### SOURCE TEXT
--- --- ---

We run the temperature_coefficient_plot() for another country - China, keeping the other parameters constant.

color_map = px.colors.diverging.RdGy_r # choose a colormap

fig = temperature_coefficient_plot("China", 1980, 2020, 1, 
                                   min_obs = 10,
                                   zoom = 2,
                                   mapbox_style="carto-positron",
                                   color_continuous_scale=color_map)

fig.update_layout(margin={"r":0,"l":0,"b":0})
fig.show()

By running the temperature_coefficient_plot() for my home country - Armenia, keeping the other parameters constant, I get some insight about the temeperature increases.

color_map = px.colors.diverging.RdGy_r # choose a colormap

fig = temperature_coefficient_plot("Armenia", 1980, 2020, 1, 
                                   min_obs = 10,
                                   zoom = 5,
                                   mapbox_style="carto-positron",
                                   color_continuous_scale=color_map)

fig.update_layout(margin={"r":0,"l":0,"b":0})
fig.show()

Creating Two More Interesting Figures

We create another function - max_min_temeperature_per_country_year(), that returns a pandas dataframe of maximum and minimum temperature readings for each station of a country. It has only one parameter country. It uses sql query language to retrieve data for a country and find some aggregates.

def max_min_temeperature_per_country_year(country):
    """
    This function returns a pandas dataframe of maximum and minimum temperature readings for the
    specified country in each station in each year. It has only one parameter:
    country: a string, the name of the country
    """
    
    conn = sqlite3.connect("weather.db")
    cmd = f"""
    SELECT S.NAME, S.LATITUDE, S.LONGITUDE,
    C.Name Country, T.Year, MIN(T.Temp) [Minimum Temperature],
    MAX(T.Temp) [Maximum Temperature]
    FROM temperatures T
    LEFT JOIN stations S ON T.ID=S.ID
    LEFT JOIN countries C on SUBSTRING(S.ID,1,2)=C.[FIPS 10-4]
    WHERE country="{country}"
    GROUP BY S.NAME
    """
    
    df = pd.read_sql(cmd, conn)
    conn.close()
    return df

Runing this function for India, we get the following figure.

max_min_temeperature_per_country_year("India")
NAME LATITUDE LONGITUDE Country Year Minimum Temperature Maximum Temperature
0 AGARTALA 23.8830 91.2500 India 1999 16.14 31.20
1 AGRA 27.1667 78.0333 India 1948 9.97 37.45
2 AHMADABAD 23.0670 72.6330 India 2010 18.28 36.30
3 AJMERE 26.4700 74.6200 India 1949 11.85 35.44
4 AKOLA 20.7000 77.0670 India 1998 18.89 37.75
... ... ... ... ... ... ... ...

--- --- ---

### LISTED RECORDS
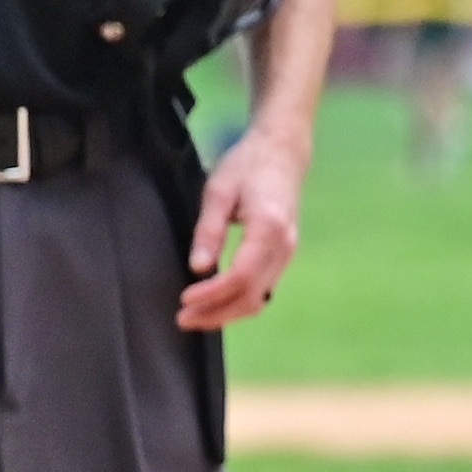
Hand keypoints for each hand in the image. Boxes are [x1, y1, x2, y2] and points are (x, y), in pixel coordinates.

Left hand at [179, 122, 308, 331]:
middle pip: (252, 296)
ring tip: (196, 316)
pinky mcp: (284, 254)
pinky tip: (217, 302)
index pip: (241, 276)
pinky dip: (239, 301)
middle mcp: (284, 246)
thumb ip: (209, 230)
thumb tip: (198, 268)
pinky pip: (264, 289)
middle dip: (217, 313)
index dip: (212, 294)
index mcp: (268, 228)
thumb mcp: (218, 192)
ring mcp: (288, 252)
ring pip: (260, 298)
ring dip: (228, 312)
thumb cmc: (246, 165)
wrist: (282, 152)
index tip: (183, 298)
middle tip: (183, 319)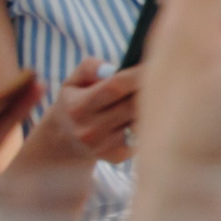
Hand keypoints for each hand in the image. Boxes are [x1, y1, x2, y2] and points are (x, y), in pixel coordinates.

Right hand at [18, 60, 143, 168]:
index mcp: (77, 107)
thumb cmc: (75, 101)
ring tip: (140, 100)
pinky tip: (134, 120)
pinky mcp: (116, 156)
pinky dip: (143, 126)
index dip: (137, 74)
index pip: (115, 87)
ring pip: (141, 120)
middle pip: (133, 104)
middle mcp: (89, 130)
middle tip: (157, 79)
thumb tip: (111, 69)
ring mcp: (103, 146)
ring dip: (146, 108)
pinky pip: (142, 136)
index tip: (154, 63)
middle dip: (148, 90)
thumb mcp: (73, 81)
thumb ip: (90, 68)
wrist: (63, 140)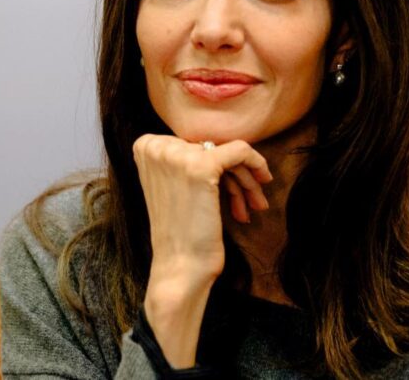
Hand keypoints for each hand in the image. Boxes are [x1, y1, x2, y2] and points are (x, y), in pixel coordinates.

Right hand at [132, 134, 272, 367]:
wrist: (179, 268)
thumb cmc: (180, 233)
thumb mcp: (173, 186)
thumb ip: (185, 160)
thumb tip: (221, 140)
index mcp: (144, 148)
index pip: (192, 143)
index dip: (214, 166)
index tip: (225, 190)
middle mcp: (156, 147)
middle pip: (210, 147)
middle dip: (233, 174)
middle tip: (249, 200)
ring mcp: (177, 155)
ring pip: (227, 152)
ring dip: (245, 179)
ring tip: (253, 205)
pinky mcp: (201, 165)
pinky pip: (241, 151)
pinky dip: (257, 164)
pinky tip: (264, 182)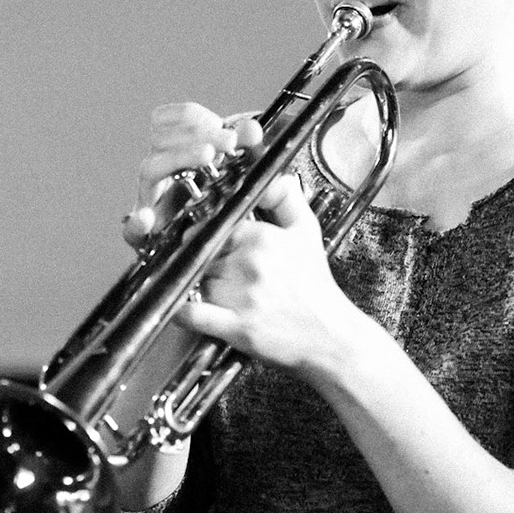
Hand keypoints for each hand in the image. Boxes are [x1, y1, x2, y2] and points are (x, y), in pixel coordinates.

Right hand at [120, 103, 262, 248]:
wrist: (229, 253)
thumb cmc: (230, 204)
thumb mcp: (241, 172)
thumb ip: (246, 149)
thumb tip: (252, 129)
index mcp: (176, 153)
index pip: (167, 120)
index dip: (195, 118)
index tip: (226, 128)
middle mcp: (161, 174)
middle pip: (160, 139)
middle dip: (197, 133)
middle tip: (230, 141)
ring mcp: (152, 202)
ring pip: (151, 169)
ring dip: (180, 157)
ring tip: (208, 155)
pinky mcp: (148, 238)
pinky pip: (132, 230)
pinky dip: (137, 223)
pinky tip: (148, 219)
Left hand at [172, 171, 371, 376]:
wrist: (331, 336)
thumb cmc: (315, 287)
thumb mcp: (307, 233)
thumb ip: (286, 199)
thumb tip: (276, 176)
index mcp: (263, 237)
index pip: (215, 227)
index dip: (209, 237)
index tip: (208, 245)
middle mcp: (251, 262)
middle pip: (203, 255)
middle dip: (207, 264)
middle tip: (222, 276)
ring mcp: (243, 295)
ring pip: (197, 282)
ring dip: (202, 290)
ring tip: (224, 298)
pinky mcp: (238, 327)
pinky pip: (192, 314)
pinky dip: (181, 313)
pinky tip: (183, 310)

--- --- ---

### WHAT TO DO
(A) Translate into Spanish this sentence from the temperature-plotting text: "It uses sql query language to retrieve data for a country and find some aggregates."
(B) According to the temperature-plotting text, what zoom value is used when the plot is run for Armenia?
(C) In the temperature-plotting text, rewrite everything from "Creating Two More" down to "find some aggregates.", substituting "table" for "pandas dataframe".

### RESULTS OF THE TASKS
(A) Utiliza el lenguaje de consultas SQL para obtener datos de un país y calcular algunos agregados.

(B) 5

(C)
Creating Two More Interesting Figures

We create another function - max_min_temeperature_per_country_year(), that returns a table of maximum and minimum temperature readings for each station of a country. It has only one parameter country. It uses sql query language to retrieve data for a country and find some aggregates.